18. R1349C4 (step 12a) = {2689/3679/4678}
18a. 2,3,4 only in R9C4 -> R9C4 = {234}, clean-up: no 9 in R7C1 (step 8)
19. R8C3 = 9 (hidden single in N7), R8C7 = 7, R7C23 = [84] (step 15d), 4 locked for D/, clean-up: no 2,5 in R3C6, no 1 in R3C8 (step 3), no 6 in R56C3, no 8 in R6C4, no 8 in R9C6 (step 10)
19a. Naked pair {78} in R56C3, locked for N4
19b. R8C7 = 7 -> R7C78 = {19} (step 16), locked for R7 and N9, clean-up: no 5 in R9C6 (step 10)
20. R1349C4 (step 12a) = {2689/4678} (cannot be {3679} which clashes with R56C4), no 3, clean-up: no 6 in R7C1 (step 8)
[Alternatively Killer pair 3,5 in R258C4 and R67C4, locked for C4 gives the same eliminations.]
20a. 6 in R7 locked in R7C56, locked for N8, clean-up: no 2 in R7C9 (step 10)
21. R7C56 = {26} (hidden pair in R7), locked for N8 -> R9C4 = 4, R7C1 = 7 (step 8), clean-up: no 9 in R14C4 (step 20), no 3 in R258C4 (step 4), no 5 in R6C4, no 2,3 in R9C23 (step 13)
21a. R1C4 = 8, R1C3 = 6, clean-up: no 1 in R3C7
21b. R67C4 = [93] (hidden pair in C4), 9 locked for D/, R7C9 = 5, R9C6 = 9 (step 10), clean-up: no 4,5 in R258C6 (step 5)
21c. R8C6 = 8, R9C5 = 7 (hidden single in N8)

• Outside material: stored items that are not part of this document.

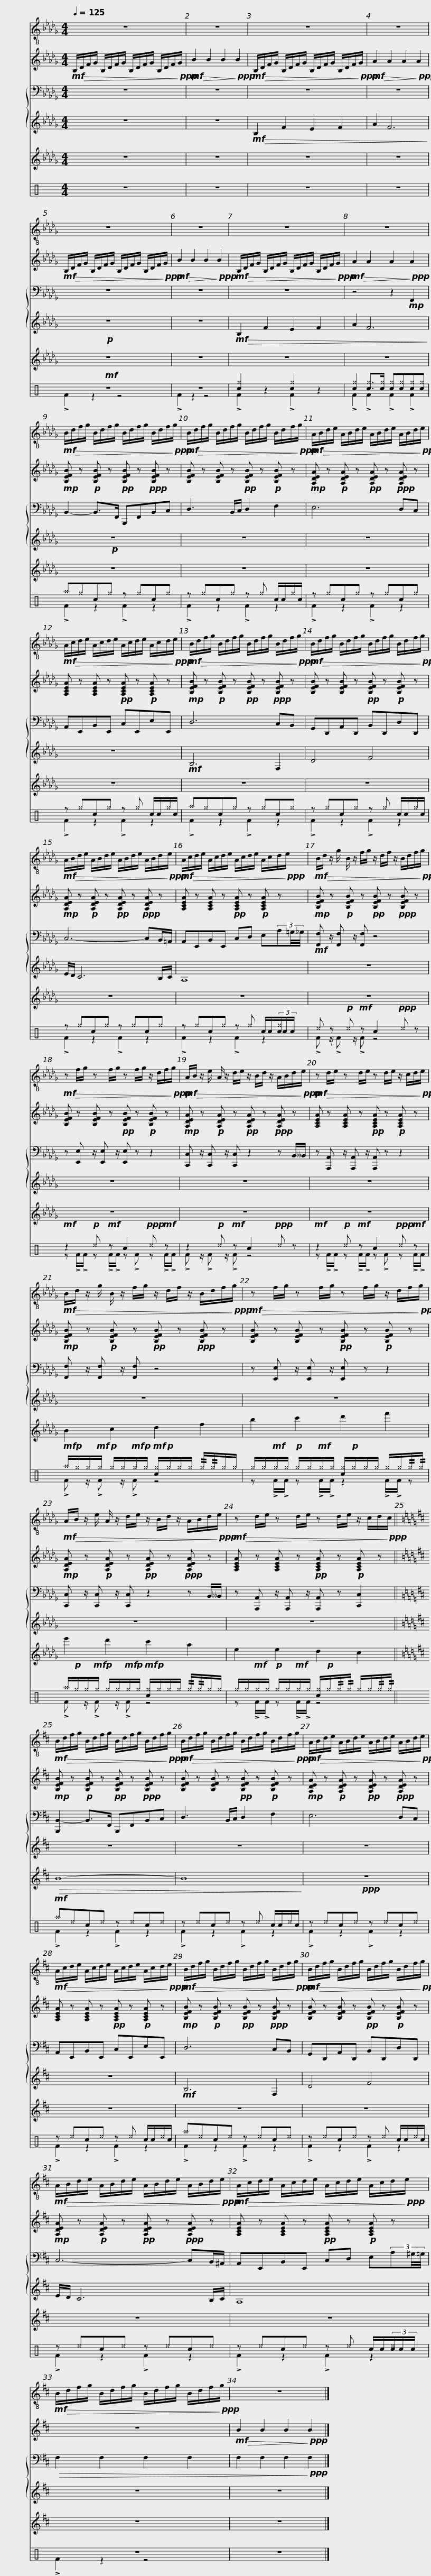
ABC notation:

X:1
%%score 1 2 { 3 4 } 5 ( 6 7 )
L:1/8
Q:1/4=125
M:4/4
I:linebreak $
K:Db
V:1 treble-8
V:2 treble
V:3 bass
V:4 treble
V:5 treble
V:6 perc
K:none
V:7 perc
K:none
V:1
 z8 | z8 | z8 |$ z8 | z8 | %5
 z8 | z8 |$ z8 |!mf!!>(! B/d/f/g/ B/d/f/g/ B/d/f/g/ B/d/f/!>)!!ppp!g/ |!mf!!>(! B/d/f/g/ B/d/f/g/ B/d/f/g/ B/d/f/!>)!!ppp!g/ |$ %10
!mf!!>(! A/B/d/e/ A/B/d/e/ A/B/d/e/ A/B/d/!>)!!ppp!e/ |!mf!!>(! A/c/d/e/ A/c/d/e/ A/c/d/e/ A/c/d/!>)!!ppp!e/ |$!mf!!>(! B/d/f/g/ B/d/f/g/ B/d/f/g/ B/d/f/!>)!!ppp!g/ |!mf!!>(! B/d/f/g/ B/d/f/g/ B/d/f/g/ B/d/f/!>)!!ppp!g/ |$!mf!!>(! A/B/d/e/ A/B/d/e/ A/B/d/e/ A/B/d/!>)!!ppp!e/ | %15
!mf!!>(! A/c/d/e/ A/c/d/e/ A/c/d/e/ A/c/d/!>)!!ppp!e/ |$!mf!!>(! B/d/ z/ g/ B/ z/ f/g/ z/ d/f/ z/ B/d/f/!>)!!ppp!g/ |!mf!!>(! z f/g/ z f/g/ z f/g/ z/ d/f/!>)!!ppp!g/ |$!mf!!>(! A/B/ z/ e/ A/ z/ d/e/ z/ B/d/ z/ A/B/d/!>)!!ppp!e/ |!mf!!>(! z d/e/ z d/e/ z d/e/ z/ c/d/!>)!!ppp!e/ |$ %20
!mf!!>(! B/d/ z/ g/ B/ z/ f/g/ z/ d/f/ z/ B/d/f/!>)!!ppp!g/ |!mf!!>(! z f/g/ z f/g/ z f/g/ z/ d/f/!>)!!ppp!g/ |$!mf!!>(! A/B/ z/ e/ A/ z/ d/e/ z/ B/d/ z/ A/B/d/!>)!!ppp!e/ |!mf!!>(! z d/e/ z d/e/ z d/e/ z/ c/d/!>)!!ppp!c/ ||$[K:D]!mf!!>(! B/d/f/g/ B/d/f/g/ B/d/f/g/ B/d/f/!>)!!ppp!g/ | %25
!mf!!>(! B/d/f/g/ B/d/f/g/ B/d/f/g/ B/d/f/!>)!!ppp!g/ |$!mf!!>(! A/B/d/e/ A/B/d/e/ A/B/d/e/ A/B/d/!>)!!ppp!e/ |!mf!!>(! A/c/d/e/ A/c/d/e/ A/c/d/e/ A/c/d/!>)!!ppp!e/ |$!mf!!>(! B/d/f/g/ B/d/f/g/ B/d/f/g/ B/d/f/!>)!!ppp!g/ |!mf!!>(! B/d/f/g/ B/d/f/g/ B/d/f/g/ B/d/f/!>)!!ppp!g/ |$ %30
!mf!!>(! A/B/d/e/ A/B/d/e/ A/B/d/e/ A/B/d/!>)!!ppp!e/ |!mf!!>(! A/c/d/e/ A/c/d/e/ A/c/d/e/ A/c/d/!>)!!ppp!e/ |$!mf!!>(! B/d/f/g/ B/d/f/g/ B/d/f/g/ B/d/f/!>)!!ppp!g/ | z8 |] %34
V:2
!mf!!>(! B,/D/F/G/ B,/D/F/G/ B,/D/F/G/ B,/D/F/!>)!!ppp!G/ |!mf!!>(! B2 B2 B2!>)!!ppp! B2 |!mf!!>(! B,/D/F/G/ B,/D/F/G/ B,/D/F/G/ B,/D/F/!>)!!ppp!G/ |$!mf!!>(! A2 A2 A2!>)!!ppp! A2 |!mf!!>(! B,/D/F/G/ B,/D/F/G/ B,/D/F/G/ B,/D/F/!>)!!ppp!G/ | %5
!mf!!>(! B2 B2 B2!>)!!ppp! B2 |!mf!!>(! B,/D/F/G/ B,/D/F/G/ B,/D/F/G/ B,/D/F/!>)!!ppp!G/ |$!mf!!>(! A2 A2 A2!>)!!ppp! A2 |!mp! [B,EFB] z!p! [B,EFB] z!pp! [B,EFB] z!ppp! [B,EFB] z | [B,EFB] z [B,EFB] z!pp! [B,EFB] z!p! [B,EFB] z |$ %10
!mp! [A,DEA] z!p! [A,DEA] z!pp! [A,DEA] z!ppp! [A,DEA] z | [A,CEA] z [A,CEA] z!pp! [A,CEA] z!p! [A,CEA] z |$!mp! [B,EFB] z!p! [B,EFB] z!pp! [B,EFB] z!ppp! [B,EFB] z | [B,EFB] z [B,EFB] z!pp! [B,EFB] z!p! [B,EFB] z |$!mp! [A,DEA] z!p! [A,DEA] z!pp! [A,DEA] z!ppp! [A,DEA] z | %15
 [A,CEA] z [A,CEA] z!pp! [A,CEA] z!p! [A,CEA] z |$!mp! [B,EFB] z!p! [B,EFB] z!pp! [B,EFB] z!ppp! [B,EFB] z | [B,EFB] z [B,EFB] z!pp! [B,EFB] z!p! [B,EFB] z |$!mp! [A,DEA] z!p! [A,DEA] z!pp! [A,DEA] z!ppp! [A,DEA] z | [A,CEA] z [A,CEA] z!pp! [A,CEA] z!p! [A,CEA] z |$ %20
!mp! [B,EFB] z!p! [B,EFB] z!pp! [B,EFB] z!ppp! [B,EFB] z | [B,EFB] z [B,EFB] z!pp! [B,EFB] z!p! [B,EFB] z |$!mp! [A,DEA] z!p! [A,DEA] z!pp! [A,DEA] z!ppp! [A,DEA] z | [A,CEA] z [A,CEA] z!pp! [A,CEA] z!p! [A,CEA] z ||$[K:D]!mp! [B,EFB] z!p! [B,EFB] z!pp! [B,EFB] z!ppp! [B,EFB] z | %25
 [B,EFB] z [B,EFB] z!pp! [B,EFB] z!p! [B,EFB] z |$!mp! [A,DEA] z!p! [A,DEA] z!pp! [A,DEA] z!ppp! [A,DEA] z | [A,CEA] z [A,CEA] z!pp! [A,CEA] z!p! [A,CEA] z |$!mp! [B,EFB] z!p! [B,EFB] z!pp! [B,EFB] z!ppp! [B,EFB] z | [B,EFB] z [B,EFB] z!pp! [B,EFB] z!p! [B,EFB] z |$ %30
!mp! [A,DEA] z!p! [A,DEA] z!pp! [A,DEA] z!ppp! [A,DEA] z | [A,CEA] z [A,CEA] z!pp! [A,CEA] z!p! [A,CEA] z |$ z8 |!mf!!>(! B2 B2 B2!>)!!ppp! B2 |] %34
V:3
 z8 | z8 | z8 |$ z8 | z8 | %5
 z8 | z8 |$ z4 z2!mp! F,,2 | B,,2- B,,>F,, B,,,F,,B,,C, | D,3 B,,/C,/ D,2 F,2 |$ %10
 E,6 D,C, | A,,E,,B,,E,, C,E,,E,E,, |$ D,6 C,B,, | G,,D,,A,,D,, B,,D,,D,D,, |$ C,6- C,B,,/=A,,/ | %15
 A,,E,,B,,E,, C,D, E,(3A,=G,/4_G,/4 |$!mf! [F,,F,] z/ [F,,F,] z/ [F,,F,] z4 | z [E,,E,] z/ [E,,E,] z/ [E,,E,] z z2 |$ [C,,C,] z/ [C,,C,] z/ [C,,C,] z2 z B,,/__B,,/ | z [A,,,A,,] z/ [A,,,A,,] z/ [A,,,A,,] z z2 |$ %20
 [F,,F,] z/ [F,,F,] z/ [F,,F,] z4 | z [E,,E,] z/ [E,,E,] z/ [E,,E,] z z2 |$ [C,,C,] z/ [C,,C,] z/ [C,,C,] z2 z B,,/__B,,/ | z [A,,,A,,] z/ [A,,,A,,] z/ [A,,,A,,] z [C,,C,]2 ||$[K:D] [B,,,B,,-]2 B,,>F,, B,,,F,,B,,C, | %25
 D,3 B,,/C,/ D,2 F,2 |$ E,6 D,C, | A,,E,,B,,E,, C,E,,E,E,, |$ D,6 C,B,, | G,,D,,A,,D,, B,,D,,D,D,, |$ %30
 C,6- C,B,,/^A,,/ | A,,E,,B,,E,, C,D, E,(3A,^G,/4=G,/4 |$!>(! F,2 F,2 F,2 F,2 | F,2 F,2 F,2!>)!!ppp! F,2 |] %34
V:4
 z8 | z8 |!mf!!>(! B,2 F2 E2 F2 |$ A2 F6!>)! |!p! z8 | %5
 z8 |!mf!!>(! B,2 F2 E2 F2 |$ A2 F6!>)! |!p! z8 | z8 |$ %10
 z8 | z8 |$!mf! B,6 F,2 | D4 F4 |$ E/D/ C6 B,/C/ | %15
 A,8 |$ z8 | z8 |$ z8 | z8 |$ %20
 z8 | z8 |$ z8 | z8 ||$[K:D] z8 | %25
 z8 |$ z8 | z8 |$!mf! B,6 F,2 | D4 F4 |$ %30
 E/D/ C6 B,/C/ | A,8 |$ z8 | z8 |] %34
V:5
 z8 | z8 | z8 |$ z8 | z8 | %5
 z8 | z8 |$ z8 | z8 | z8 |$ %10
 z8 | z8 |$ z8 | z8 |$ z8 | %15
 z8 |$ z8 | z8 |$ z8 | z8 |$ %20
!mf! B2 c2 d2 f2 | b2 c'2 d'2 f'2 |$ e'2 d'2 c'2 a2 | e2 e2 d2 c2 ||$[K:D]!>(! B8- | %25
 B8!>)! |$!ppp! z8 | z8 |$ z8 | z8 |$ %30
 z8 | z8 |$ z8 | z8 |] %34
V:6
[K:C] z8 | z8 | z8 |$ z8 |!mf! z8 | %5
 z8 | [c^g]2 z2 [c^g]2 z2 |$ [c^g]2 [c^g]>[c^g] [c^g][c^g][c^g][c^g] | ^a^gc^g z ^gc^g | z ^gc^g z ^g c/c/^g/c/ |$ %10
 z ^gc^g z ^gc^g | z ^gc^g z ^g c/c/^g/c/ |$ ^a^gc^g z ^gc^g | z ^gc^g z ^g c/c/^g/c/ |$ z ^gc^g z ^gc^g | %15
 z ^gc^g z ^g c/c/(3[c^g]/c/c/ |$ ^e z!p! ^e!mf! z c2!ppp! ^e z |!mf! z2!p! ^e!mf! z c2!ppp! ^e!mf! z |$ z2!p! ^e!mf! z c2!ppp! ^e z |!mf! z2!p! ^e!mf! z c2!ppp! ^e!mf! z |$ %20
 ^a/!p!^g/^g/!mf!^g/!p! ^g/^g/!mf!^g/!p!^g/!mf! [c^g]/!p!^g/^g/^g/ !//!^g/!//!^g/^g/^g/ | ^g/^g/!mf!^g/^g/!p! ^g/^g/!mf!^g/^g/ [c^g]/!p!^g/^g/^g/ ^g/^g/!//!^g/!//!^g/ |$ ^a/!p!^g/^g/!mf!^g/!p! ^g/^g/!mf!^g/!p!^g/!mf! [c^g]/!p!^g/^g/^g/ !//!^g/!//!^g/^g/^g/ | ^g/^g/!mf!^g/^g/!p! ^g/^g/!mf!^g/^g/ [c^g]/!p!^g/!//!^g/!//!^g/ ^g/^g/!//!^g/!//!^g/ ||$!mf! ^a^ec^e z ^ec^e | %25
 z ^ec^e z ^e c/c/^e/c/ |$ z ^ec^e z ^ec^e | z ^ec^e z ^e c/c/^e/c/ |$ ^a^ec^e z ^ec^e | z ^ec^e z ^e c/c/^e/c/ |$ %30
 z ^ec^e z ^ec^e | z ^ec^e z ^e c/c/(3[c^e]/c/c/ |$ z8 | z8 |] %34
V:7
[K:C] x8 | x8 | x8 |$ x8 | !>!F2 z2 z4 | %5
 !>!F2 z2 z4 | !>!F2 z2 !>!F2 z2 |$ !>!F2 !>!F2 !>!F2 !>!F2 | !>!F2 z2 !>!F2 z2 | !>!F2 z2 !>!F2 z2 |$ %10
 !>!F2 z2 !>!F2 z2 | !>!F2 z2 !>!F2 z2 |$ !>!F2 z2 !>!F2 z2 | !>!F2 z2 !>!F2 z2 |$ !>!F2 z2 !>!F2 z2 | %15
 !>!F2 z2 !>!F2 z2 |$ !>!F z/ !>!F z/ !>!F z4 | z !>!F/!>!F/ z !>!F/!>!F/ z !>!F z !>!F/!>!F/ |$ !>!F z/ !>!F z/ !>!F z4 | z !>!F/!>!F/ z !>!F/!>!F/ z !>!F z !>!F/!>!F/ |$ %20
 !>!F z/ !>!F z/ !>!F z4 | z !>!F/!>!F/ z !>!F/!>!F/ z2 !>!F/!>!F/ z |$ !>!F z/ !>!F z/ !>!F z4 | z !>!F/!>!F/ z !>!F/!>!F/ z4 ||$ !>!F2 z2 !>!F2 z2 | %25
 !>!F2 z2 !>!F2 z2 |$ !>!F2 z2 !>!F2 z2 | !>!F2 z2 !>!F2 z2 |$ !>!F2 z2 !>!F2 z2 | !>!F2 z2 !>!F2 z2 |$ %30
 !>!F2 z2 !>!F2 z2 | !>!F2 z2 !>!F2 z2 |$ !>!F2 z2 z4 | x8 |] %34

21d. Naked pair {15} in R9C23, locked for N7
22. Naked pair {67} in R25C6, locked for C6 -> R7C56 = [62], R5C6 = 7, R2C6 = 6, R4C4 = 6, locked for D\, R3C4 = 7, R3C3 = 2, locked for D\, R3C1 = 9 (step 17), R56C3 = [87], clean-up: no 3 in R1C7, no 3 in R3C7, no 5 in 31(7) cage at R3C5 (prelim l)

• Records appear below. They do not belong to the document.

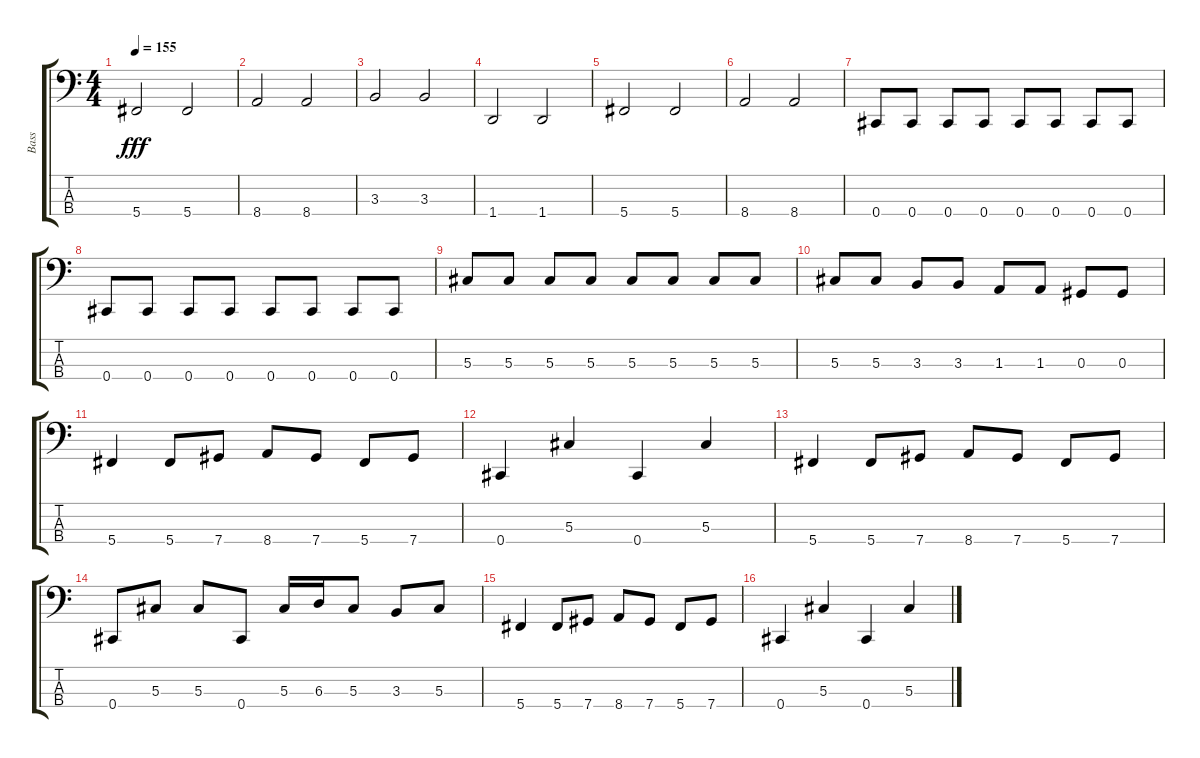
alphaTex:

\track ("Bass" "Bass") {instrument electricbassfinger}
\staff {score tabs}
\tuning (Gb2 Db2 Ab1 Db1) {hide}
\ts (4 4)
\tempo 155
\clef f4
\ks c
5.4.2{dy fff} 5.4.2 |
8.4.2 8.4.2 |
3.3.2 3.3.2 |
1.4.2 1.4.2 |
5.4.2 5.4.2 |
8.4.2 8.4.2 |
0.4.8 0.4.8 0.4.8 0.4.8 0.4.8 0.4.8 0.4.8 0.4.8 |
0.4.8 0.4.8 0.4.8 0.4.8 0.4.8 0.4.8 0.4.8 0.4.8 |
5.3.8 5.3.8 5.3.8 5.3.8 5.3.8 5.3.8 5.3.8 5.3.8 |
5.3.8 5.3.8 3.3.8 3.3.8 1.3.8 1.3.8 0.3.8 0.3.8 |
5.4.4 5.4.8 7.4.8 8.4.8 7.4.8 5.4.8 7.4.8 |
0.4.4 5.3.4 0.4.4 5.3.4 |
5.4.4 5.4.8 7.4.8 8.4.8 7.4.8 5.4.8 7.4.8 |
0.4.8 5.3.8 5.3.8 0.4.8 5.3.16 6.3.16 5.3.8 3.3.8 5.3.8 |
5.4.4 5.4.8 7.4.8 8.4.8 7.4.8 5.4.8 7.4.8 |
0.4.4 5.3.4 0.4.4 5.3.4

[While checking through this walkthrough, I realised that I could have started this step with R5C6 = 7 (hidden single in 31(7) cage at R3C5).]
22a. R2C2 = 7, R7C7 = 9, R9C9 = 8 (hidden singles in D\), R7C8 = 1, R8C8 = 4, locked for D\, R8C9 = 3 (cage sum), R1C89 = [97], R2C9 = 4, clean-up: no 1 in R1C6
22b. R3C7 = 8 (hidden single in D/), R3C6 = 1, R3C9 = 6
[It would have been more fun to use 1 on D/ locked in R4C6 + R5C5, locked for N5 first but the hidden single on D/ is more logical.]
22c. Naked pair {34} in R1C6 + R3C5, locked for N2
22d. R2C5 = 9 (hidden single in N2)
23. R5C5 = 1 (hidden single on D/), locked for D\, R5C4 = 2, R2C4 = 5, R8C45 = [15], R1C5 = 2, R1C7 = 1, R1C6 = 4, R3C5 = 3, R3C28 = [45]
24. R9C1 = 3 (hidden single in R9), locked for D/ -> R2C78 = [32], 2 locked for D/
25. R7C9 = 5 -> R6C89 = 9 = [81]
25a. R3C1 = 9 -> R45C1 = 5 = [14]
and the rest is naked singles
My original step 18 was
18. 8 in R7 locked in R7C23 = [84/68] (step 15d)
18a. 45 rule on R89 4 outies R7C2378 = 22 = {1489/1678/3478/3568} (cannot be {2389/2578} which don’t contain 4 or 6), no 2
18b. R7C2378 must contain 2 odd numbers -> R7C78 = {13579}
I'd also got the following in my notes for possible later use
15(3) cage in N9 must have at least one odd number
45 rule on N9 3 innies R7C9 + R9C78 = 13 must have at least one odd number
Hidden killer quint for odd numbers in N9, 17(3) cage in N9 contains three odd numbers -> 15(3) cage in N9 and R7C9 + R9C78 must each contain only one odd number
A pity that I wasn't able to use these steps.